ECLI:NL:RBSGR:2012:BY5003
Rechtbank 's-Gravenhage
- Raadkamer
- Rechtspraak.nl
Beoordeling van de terbeschikkingstelling en de maximeringsproblematiek in een strafzaak
In deze zaak heeft de Rechtbank 's-Gravenhage op 4 december 2012 uitspraak gedaan over de vordering van de officier van justitie tot verlenging van de terbeschikkingstelling van een terbeschikkinggestelde, geboren in 1970 in Turkije. De rechtbank diende te beoordelen of de terbeschikkingstelling was opgelegd ter zake van een gewelddelict en of deze gemaximeerd kon worden. De rechtbank constateerde dat zowel de verdediging als de officier van justitie geen expliciet standpunt hadden ingenomen over de maximeringsproblematiek, wat leidde tot de beslissing om het onderzoek te heropenen. Dit gaf de partijen de gelegenheid om hun standpunten kenbaar te maken, inclusief de mogelijkheden voor een rechterlijke machtiging op basis van de Wet bijzondere opnemingen in psychiatrische ziekenhuizen.

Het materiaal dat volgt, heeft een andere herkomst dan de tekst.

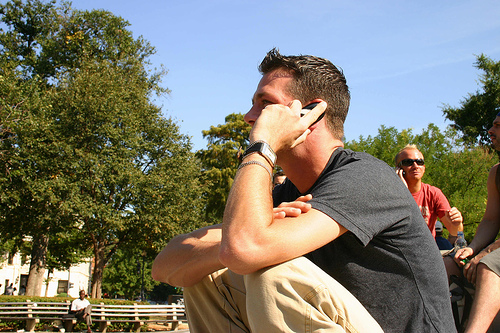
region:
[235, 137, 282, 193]
Man has watch on wrist.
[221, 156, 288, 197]
Man has bracelet on wrist.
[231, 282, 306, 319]
Man has on khaki pants.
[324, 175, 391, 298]
Man has on gray shirt.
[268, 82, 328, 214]
Man is holding black phone to ear.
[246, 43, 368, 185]
Man has short hair.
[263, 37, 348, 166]
Man has brown hair.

De rechtbank heeft kennisgenomen van eerdere beslissingen, waaronder een arrest van het gerechtshof te 's-Gravenhage van 7 oktober 2002, waarbij de terbeschikkingstelling was opgelegd. De terbeschikkinggestelde had in raadkamer aangegeven een voorwaardelijke beëindiging van de terbeschikkingstelling te willen, terwijl de officier van justitie bij de vordering bleef. De rechtbank heeft de geweldshandelingen die aan de terbeschikkingstelling ten grondslag lagen, beoordeeld en vastgesteld dat deze bestonden uit diefstal met geweld, wat de ernst van de zaak onderstreept.

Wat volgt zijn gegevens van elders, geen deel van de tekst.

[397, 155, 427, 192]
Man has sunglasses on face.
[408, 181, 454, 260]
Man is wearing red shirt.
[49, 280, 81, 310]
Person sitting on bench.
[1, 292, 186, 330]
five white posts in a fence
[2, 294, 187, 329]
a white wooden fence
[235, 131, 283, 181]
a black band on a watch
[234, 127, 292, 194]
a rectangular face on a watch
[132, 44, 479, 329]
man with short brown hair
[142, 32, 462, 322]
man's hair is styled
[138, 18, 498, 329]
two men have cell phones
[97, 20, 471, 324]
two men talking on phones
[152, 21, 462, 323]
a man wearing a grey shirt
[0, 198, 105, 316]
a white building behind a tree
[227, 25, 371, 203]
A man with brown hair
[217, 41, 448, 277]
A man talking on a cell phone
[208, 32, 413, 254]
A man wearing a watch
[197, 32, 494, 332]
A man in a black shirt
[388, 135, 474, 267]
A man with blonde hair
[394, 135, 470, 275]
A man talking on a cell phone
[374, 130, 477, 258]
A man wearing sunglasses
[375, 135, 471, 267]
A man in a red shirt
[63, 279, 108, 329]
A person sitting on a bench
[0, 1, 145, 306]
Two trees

De rechtbank heeft uiteindelijk besloten het onderzoek te heropenen en de terbeschikkinggestelde en zijn raadsman op te roepen voor de hervatting van het onderzoek. Deze beslissing werd genomen om ervoor te zorgen dat alle relevante standpunten en mogelijkheden in de zaak aan bod konden komen, met inachtneming van de juridische kaders en eerdere uitspraken.